Historia y devenir humano…
Efectivamente, además de ser lo más digno, lo racional es pensar objetivamente el futuro en función del presente; pero también del pasado. No solo por ser éste una sucesión de presentes, que nos aporta información y enseñanzas sobre el devenir humano, sino también por mostrar esta información y estas enseñanzas que la historia no es lineal, que está hecha de avances y retrocesos. Además de depararnos frecuentes sorpresas, como ha sucedido y sucede con el devenir humano. Ese proceso evolutivo que ha dado a nuestra especie una mayor capacidad de acción para sobrevivir y extenderse en su hábitat planetario. Inclusive en el periodo antropoceno, que es el de nuestra época. Una época caracterizada por la descomunal capacidad de la especie humana para modificar la naturaleza geológica de nuestro planeta Tierra.
Pues bien, si miramos objetivamente la historia y el devenir humano, lo que vemos y constatamos es que nuestra capacidad y los medios para hacer la existencia más segura y placentera para todos no han cesado de acrecentarse, y que esto ha sido posible a pesar de las locuras autodestructivas y del paradigma civilizador que haya sido el dominante. Un paradigma que a lo largo de la historia humana no ha cesado de oscilar entre el bien y el mal, demostrando que tanto lo uno como lo otro son posibles. Pero también que el instinto de sobrevivencia y el deseo de libertad son capaces de sacar a la humanidad de los contratiempos y orientar la historia -aun en los peores periodos de ésta- hacia horizontes más prometedores. No olvidemos cómo terminó la criminal locura distópica nazi/fascista. Esa amenaza que no hace aún un siglo y durante algunos años estuvo a punto de convertirse en el paradigma civilizador dominante anunciado para durar al menos un milenio.

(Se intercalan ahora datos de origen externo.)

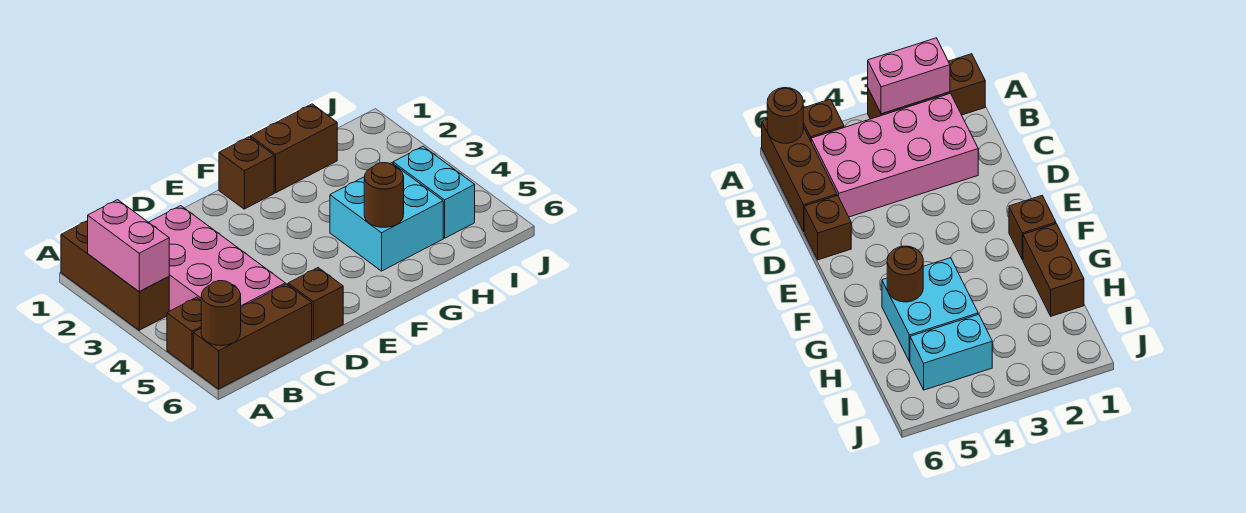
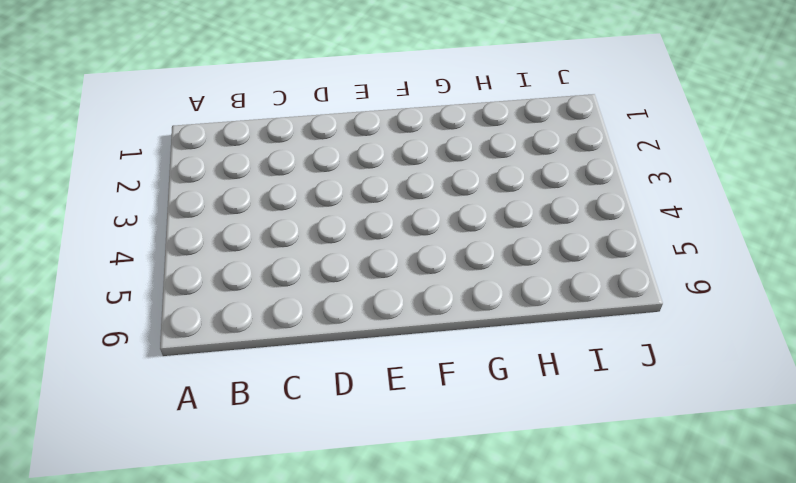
none -> brown 1x3 brick [61,221,169,330]
none -> brown 1x1 brick [167,297,201,369]
none -> brown 1x3 brick [193,284,312,389]

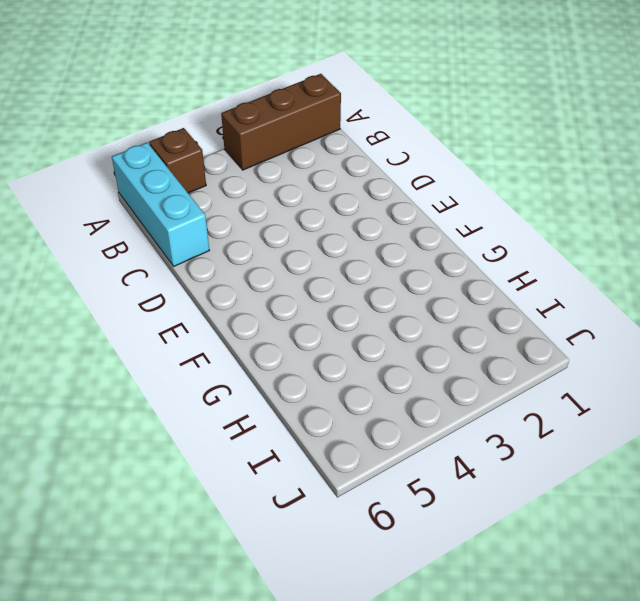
cyan 1x3 brick [112,143,209,266] -> brown 1x3 brick [193,284,312,389]
none -> pink 2x4 brick [149,206,285,311]
none -> brown 1x1 brick [288,268,343,340]
none -> brown 1x1 brick [219,137,274,209]

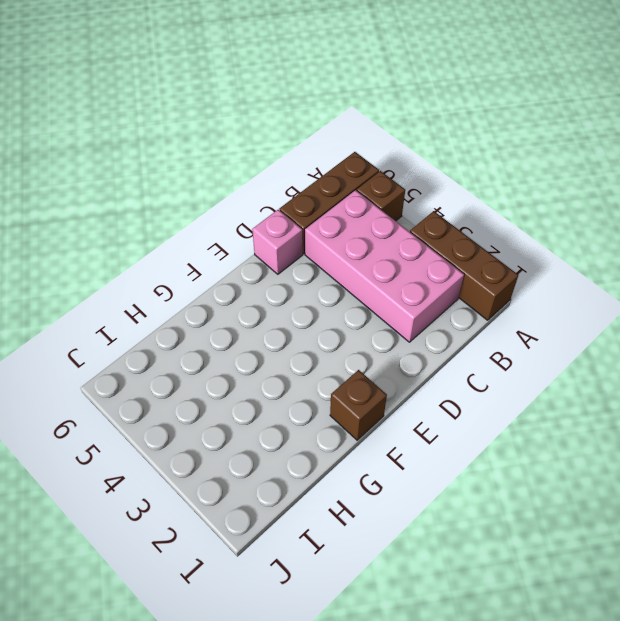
pink 1x1 brick [252,210,303,274] -> brown 1x1 brick [288,268,343,340]
none -> brown 1x2 brick [251,104,337,193]
none -> cyan 2x2 brick [330,163,443,271]
none -> cyan 1x2 brick [393,146,475,238]

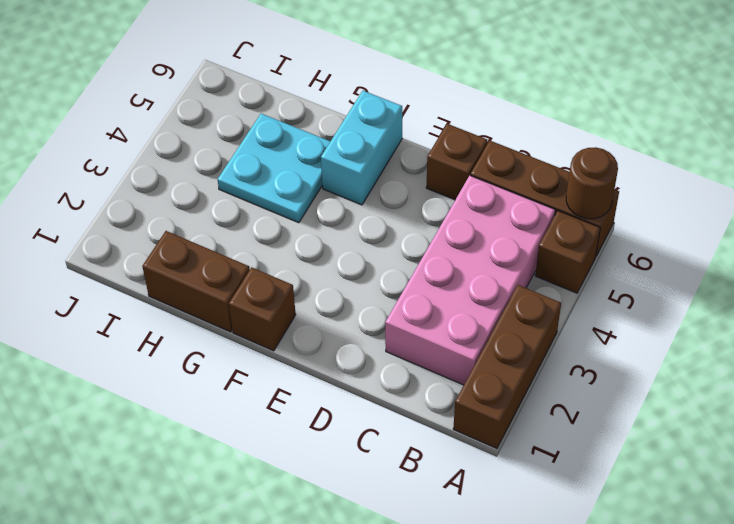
cyan 1x2 brick [321,91,402,205] -> cyan 1x2 brick moved to [393,146,475,238]
cyan 2x2 plate [218,114,330,223] -> cyan 2x2 brick [330,163,443,271]
none -> pink 1x2 brick [88,200,169,292]
none -> brown 1x1 round brick [364,163,404,227]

Como tampoco debemos olvidar el fin de otras dictaduras, el derrumbe del Muro de Berlin y antes el Mayo del 68 y el 15M después, ni que aún continúan regímenes dictatoriales en China y otros países.

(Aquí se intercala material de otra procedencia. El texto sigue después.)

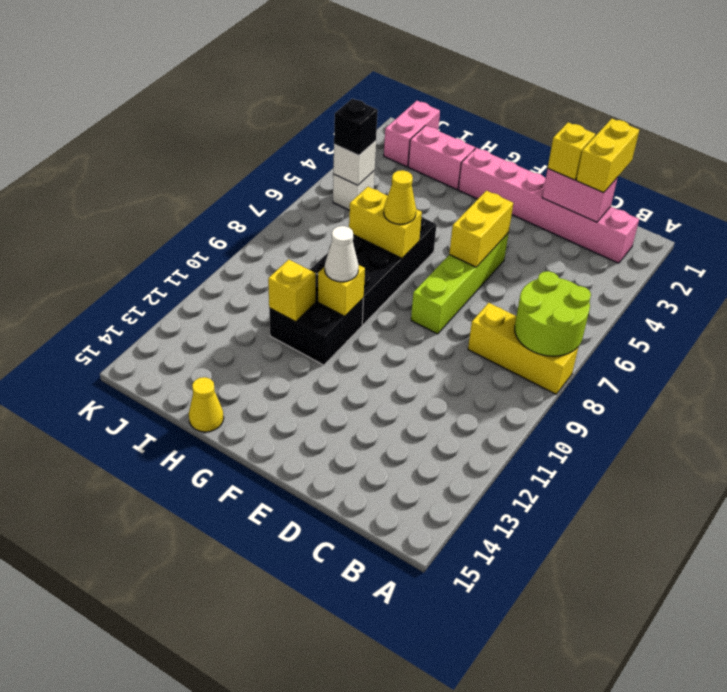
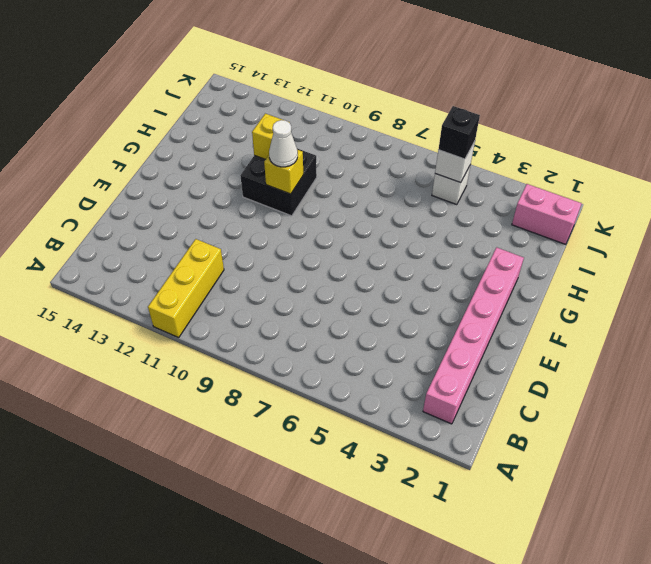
yellow 1x3 brick [148,239,224,338] -> yellow 1x3 brick moved to [468,303,578,394]
none -> lime 1x4 brick [411,233,509,334]
none -> black 2x4 brick [310,216,437,325]
none -> pink 1x2 brick [408,126,475,189]

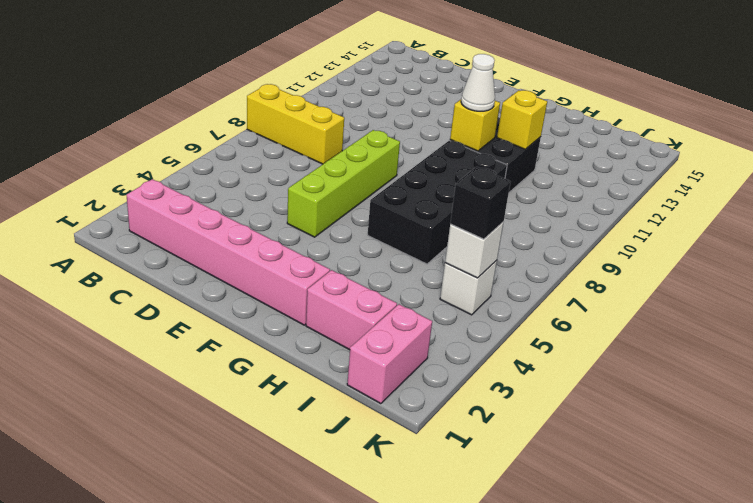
none -> yellow 1x1 cone [189,377,224,432]
none -> lime 2x2 round brick [515,271,591,356]
none -> pink 1x2 brick [542,169,618,222]

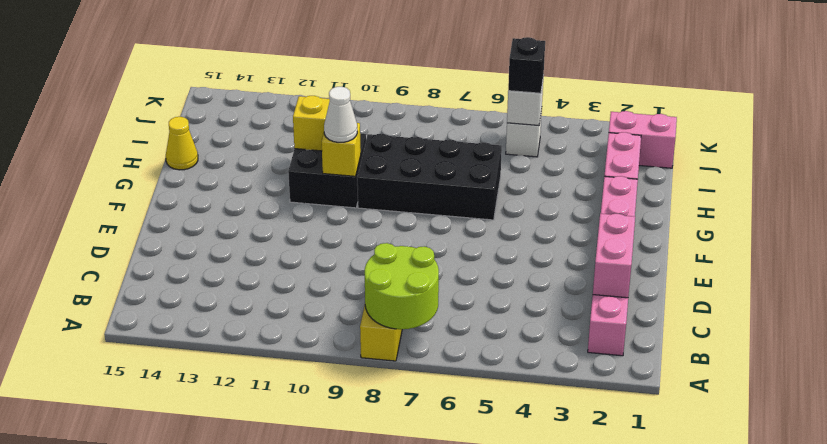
none -> lime 1x4 brick [411,233,509,334]
none -> yellow 1x2 brick [449,191,513,267]
none -> yellow 1x2 brick [349,187,422,258]

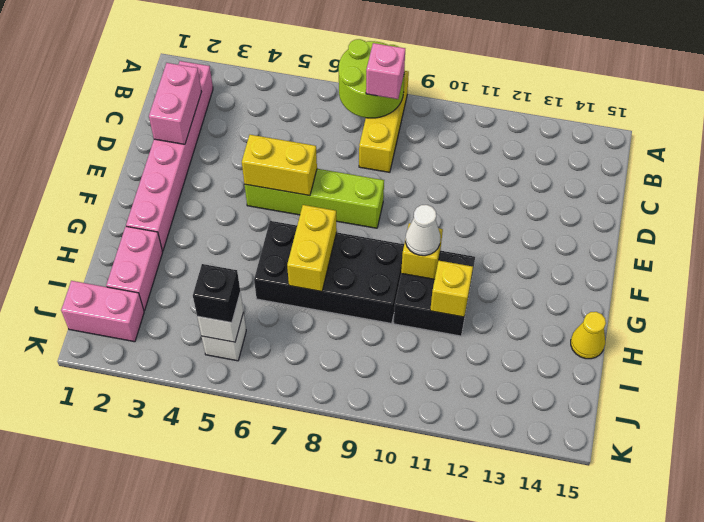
pink 1x1 brick [366,43,405,99] -> none
none -> yellow 1x2 brick [576,119,639,193]
none -> yellow 1x1 brick [548,122,595,180]
none -> yellow 1x1 cone [384,170,416,224]

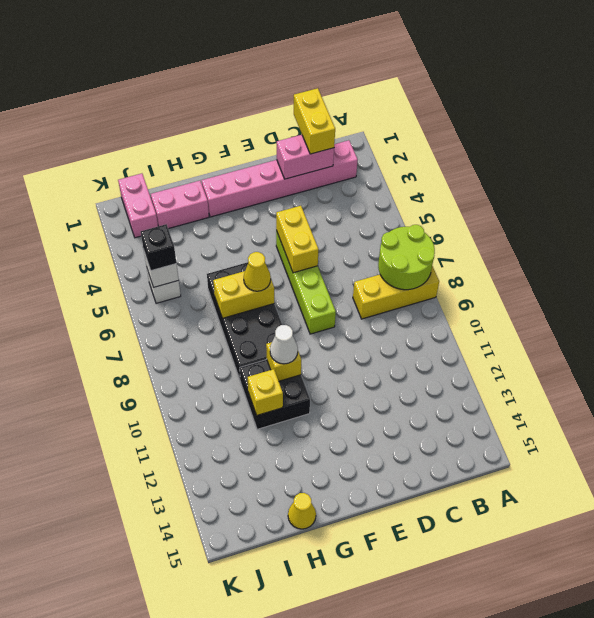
none -> yellow 1x1 brick [548,122,595,180]

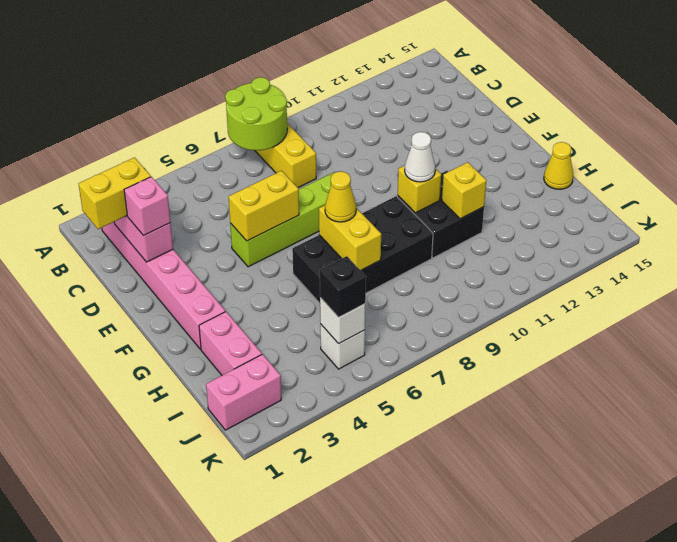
pink 1x1 brick [124,177,171,236] -> yellow 1x1 brick [548,122,595,180]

Efectivamente, la historia no ha cesado de ser este permanente combate entre la aspiración a dominar de unos y la de ser libres de otro, y nada indica que no vaya a seguir siéndolo.. No es pues solo por razones dignas y racionales sino también por razones existenciales e históricas que es legitimo y lógico pensar que el futuro puede ser otro y que vale la pena luchar para que lo sea.

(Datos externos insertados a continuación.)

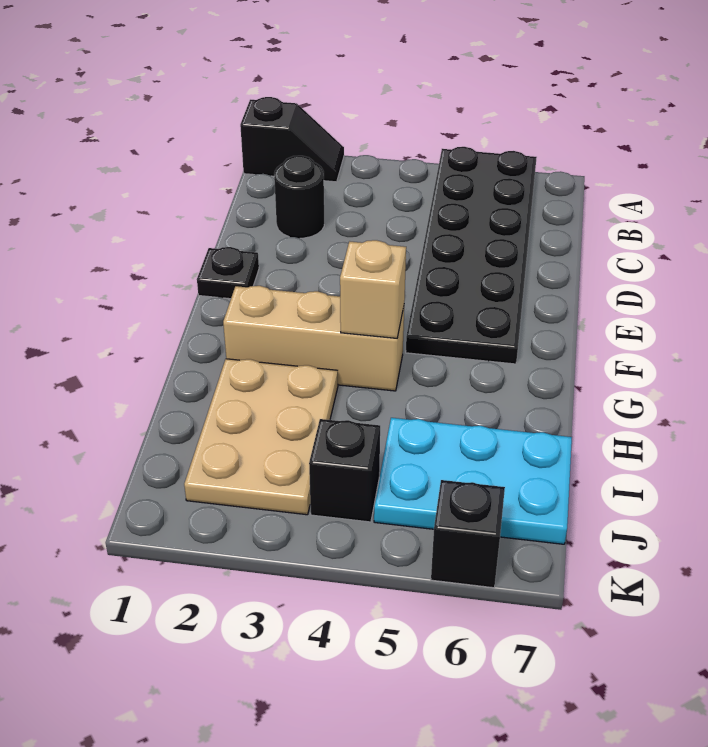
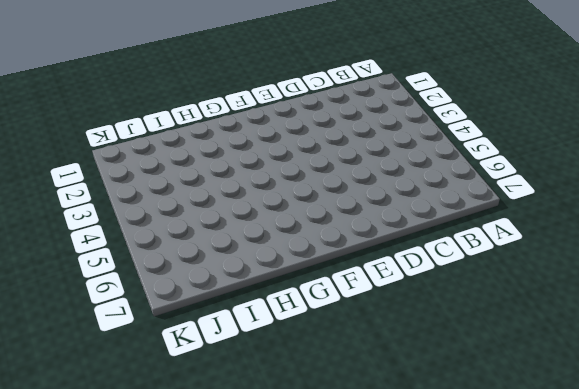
none -> black 1x2 slope [240,97,344,182]
none -> black 2x6 plate [406,147,537,364]

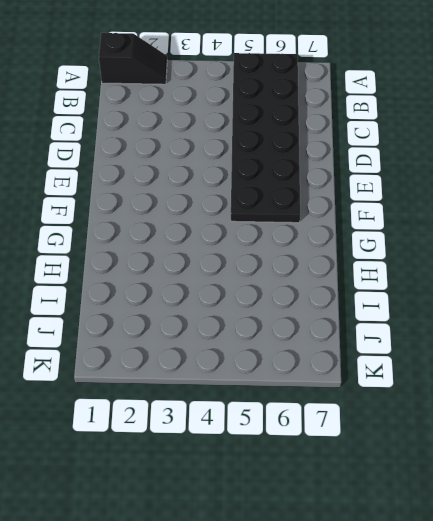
none -> black 1x1 round brick [274,156,324,238]
none -> black 1x1 plate [197,247,259,299]

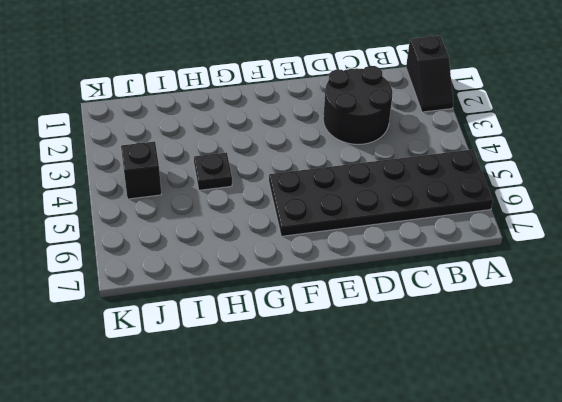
black 2x2 round brick [323,66,392,144] -> black 1x1 round brick [274,156,324,238]
black 1x1 plate [194,153,232,190] -> black 1x1 plate moved to [197,247,259,299]
none -> tan 1x3 brick [223,286,404,391]
none -> tan 2x3 plate [184,359,338,515]

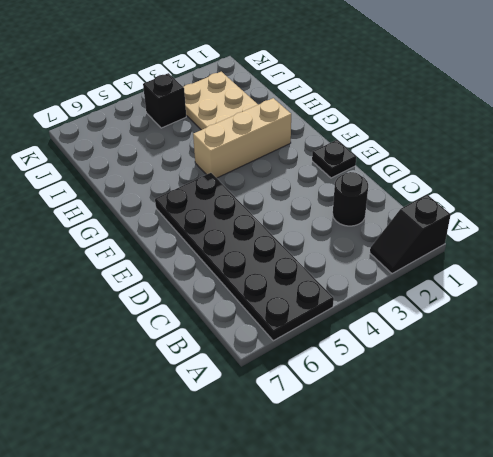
none -> cyan 2x3 plate [374,418,572,544]
none -> black 1x1 brick [431,480,505,588]

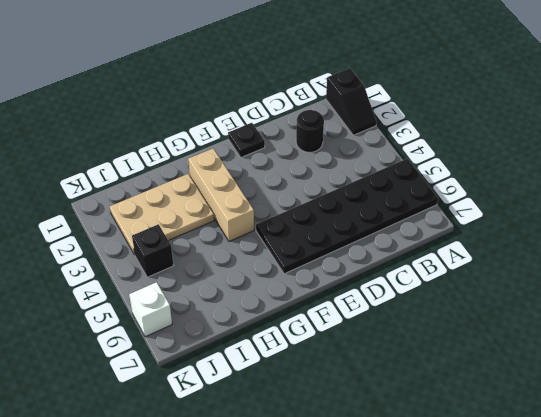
white 1x1 brick [129,282,172,337] -> black 1x1 brick [431,480,505,588]
none -> cyan 2x3 plate [374,418,572,544]
none -> tan 1x1 brick [340,240,406,338]

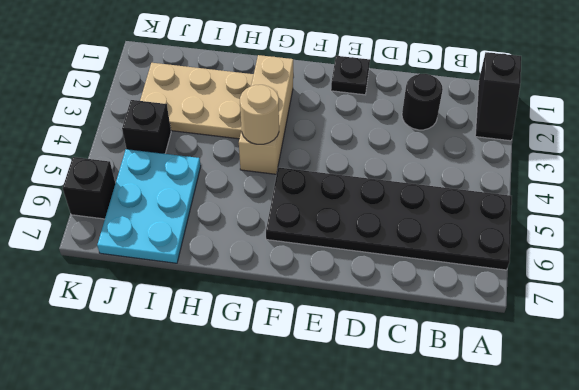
tan 1x1 round brick [240,85,279,144] -> tan 1x1 brick [340,240,406,338]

Y aún más ahora, por ser más necesaria que nunca la lucha contra la dominación. No solo para impedir que los que la ejercen nos impongan un futuro distópico sino también para que acaben haciendo la vida imposible con su irracional desarrollismo ecocida que nos está llevando al colapso medioambiental. Un colapso que pone en peligro el devenir humano en el planeta y podría poner fin a la historia.
Un final paradójico y absurdo dada la extraordinaria singularidad de la aventura humana. Una aventura que requirió millones y millones de años para que se dieran en el universo las condiciones propicias a la organización de la materia de modo a hacer posible el surgimiento de la vida, y muchos millones de años después el comienzo de esta singular aventura. ¿Cómo resignarse pues a un final tan paradójico, tan absurdo?
Lo del futuro no es pues una cuestión baladí, ya que las distopías implican la perdida de nuestra libertad y la continuidad del capitalismo el peligro de la extinción de la vida. Luchar contra esos dos peligros es pues un deber ético y una necesidad vital. No es pues cuestión de ser optimista o pesimista sino de ser o no consecuente con la idea que nos hacemos del humano y su futuro.